Drawing from Roland Barthes quote (taken from his Pleasure of the Text):
‘Is not the most erotic portion of a body where the garment gapes? … the intermittence of skin flashing between two articles of clothing (trousers and sweater), between two edges (the open-necked shirt, the glove and the sleeve); it is this flash itself which seduces, or rather: the staging of an appearance-as-disappearance,’
Unbuttoned, depicts a man’s shirt with a button undone revealing a black crevice where skin is known to be but instead hidden in the darkness, similarly apparent in the female version. It is this flash of skin that is meant to seduce, spark your curiosity, you cant help but stare at the button that shouldn't be open, a state of revealing. This is something we may experience within the public sphere that also displays something private, a fleeting moment we are drawn into as we know it shouldn’t be visible which, nevertheless, we cant help but stare at.

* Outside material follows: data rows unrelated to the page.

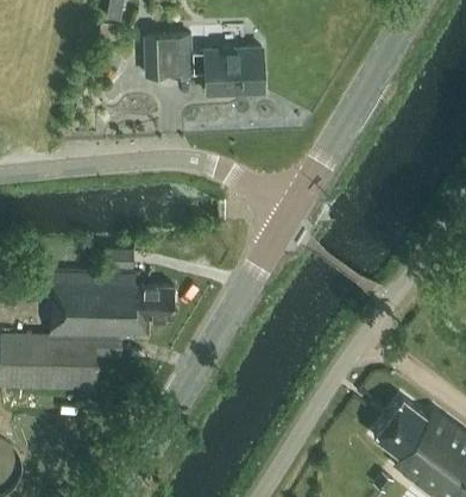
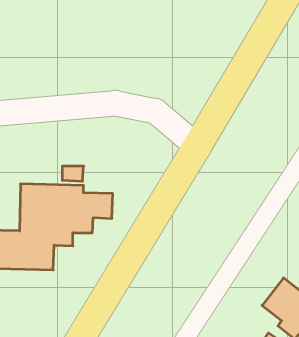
building: [144,36,265,95] -> none

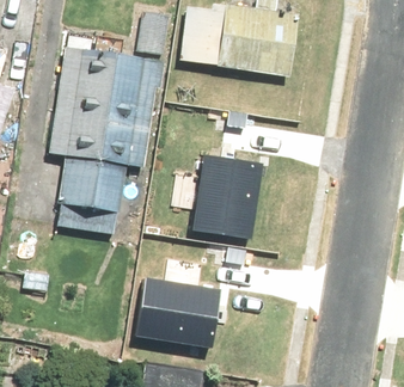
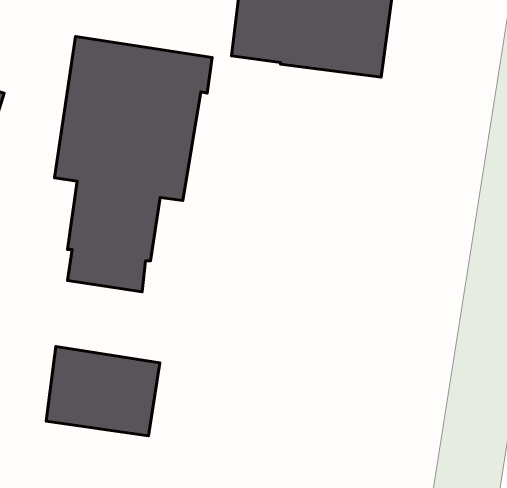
building: [192,147,264,238] -> none
building: [140,275,224,340] -> [46,346,160,436]

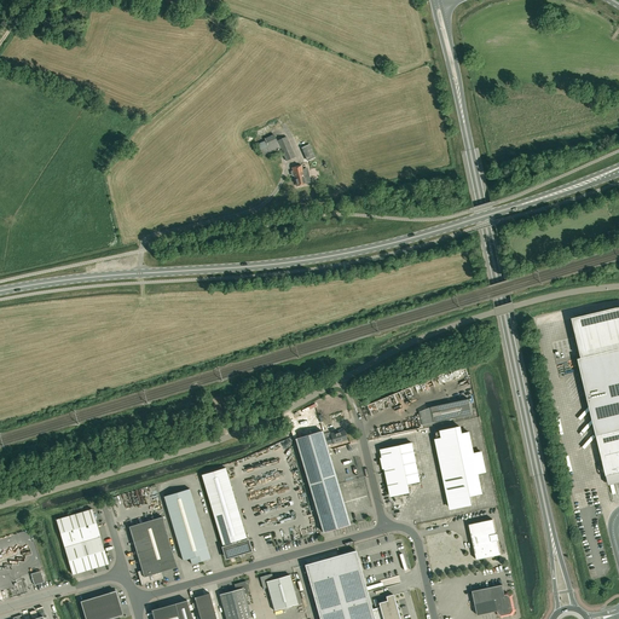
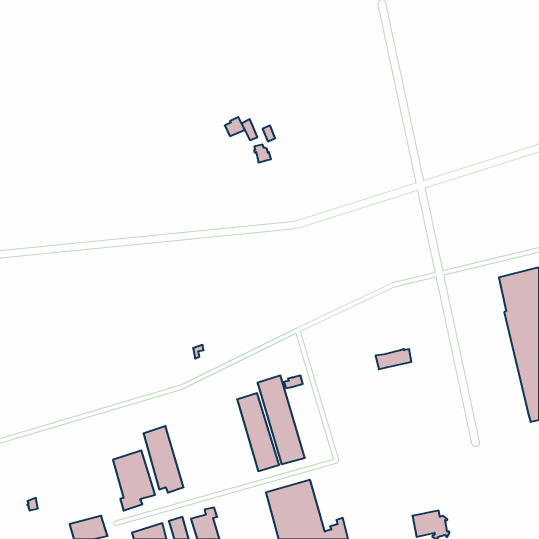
building: [435,427,485,509] -> none
building: [381,442,420,497] -> none
building: [202,468,250,557] -> [237,393,279,471]
building: [56,509,109,574] -> none
building: [469,520,501,560] -> none
building: [260,574,299,611] -> none

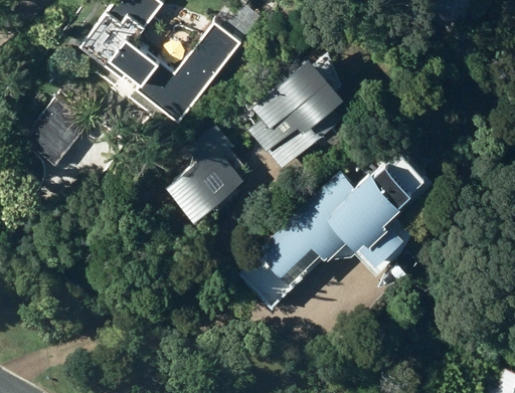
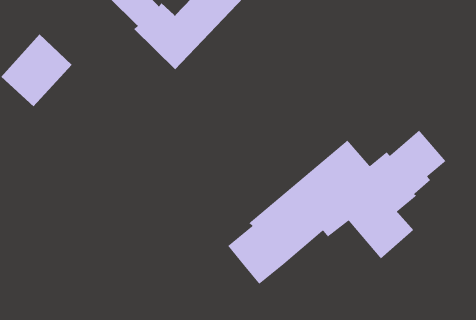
building: [247,62,344,170] -> none
building: [167,125,242,225] -> none

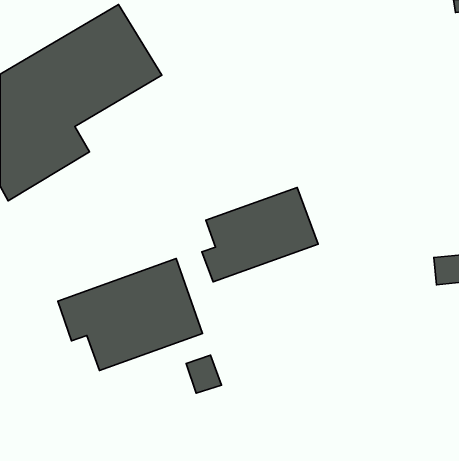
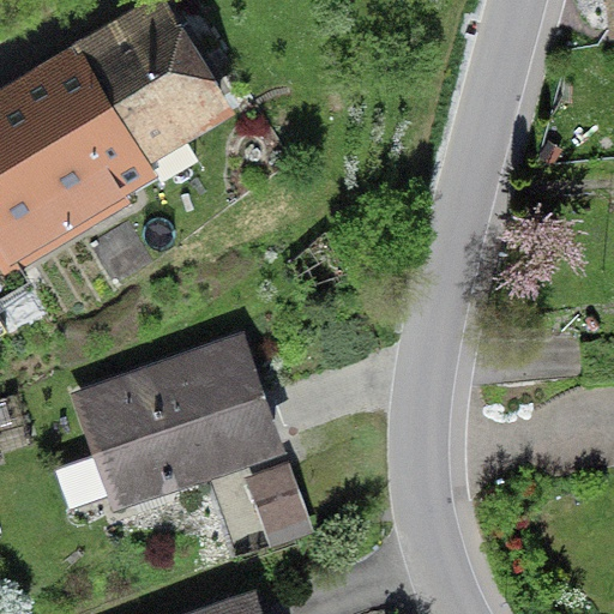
building: [202,188,318,282] -> none

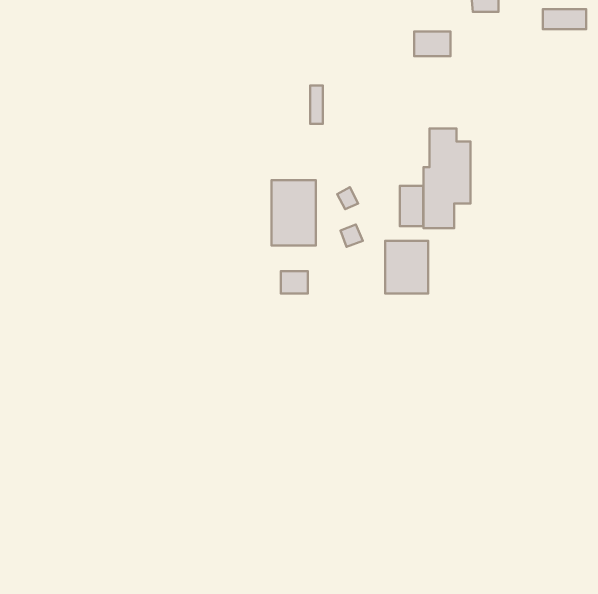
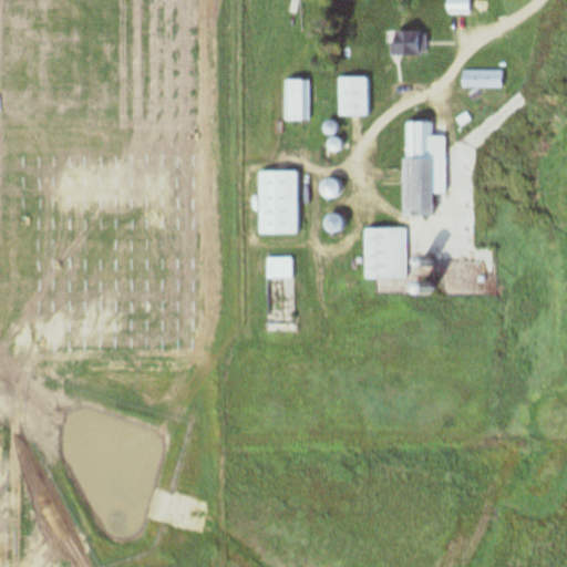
building: [543,9,586,29] -> [462,68,503,86]
building: none -> [339,76,370,114]
building: [400,186,423,226] -> none

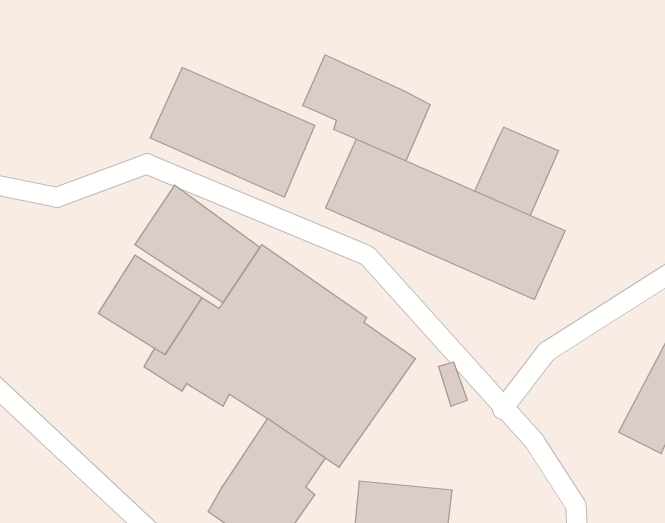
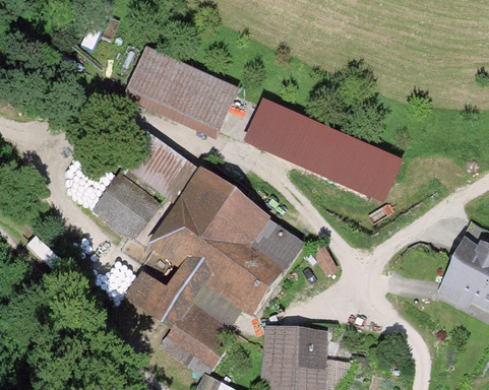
building: [303,55,430,161] -> none
building: [475,127,559,216] -> none
building: none -> [123,267,204,329]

The cut present in the piece mimics the curve of the open shirt, unsettling the traditional narrative of what a spectator expects from photography and printmaking, allowing a freedom to stare however, through the methods and materials used in the works creation this isn't as easy as you'd hope. Playing with our desire to understand the information provided within an image or in this case missing from the images there is a greater need required from the audience to fill in the gaps. It has often been suggested that photographs, which now permeate our everyday existence, do not hold our attention for long. By crossing disciplines and creating spaces a viewer can enter physically, there is a greater engagement with the image contrasting the way we may engage with images on a daily basis.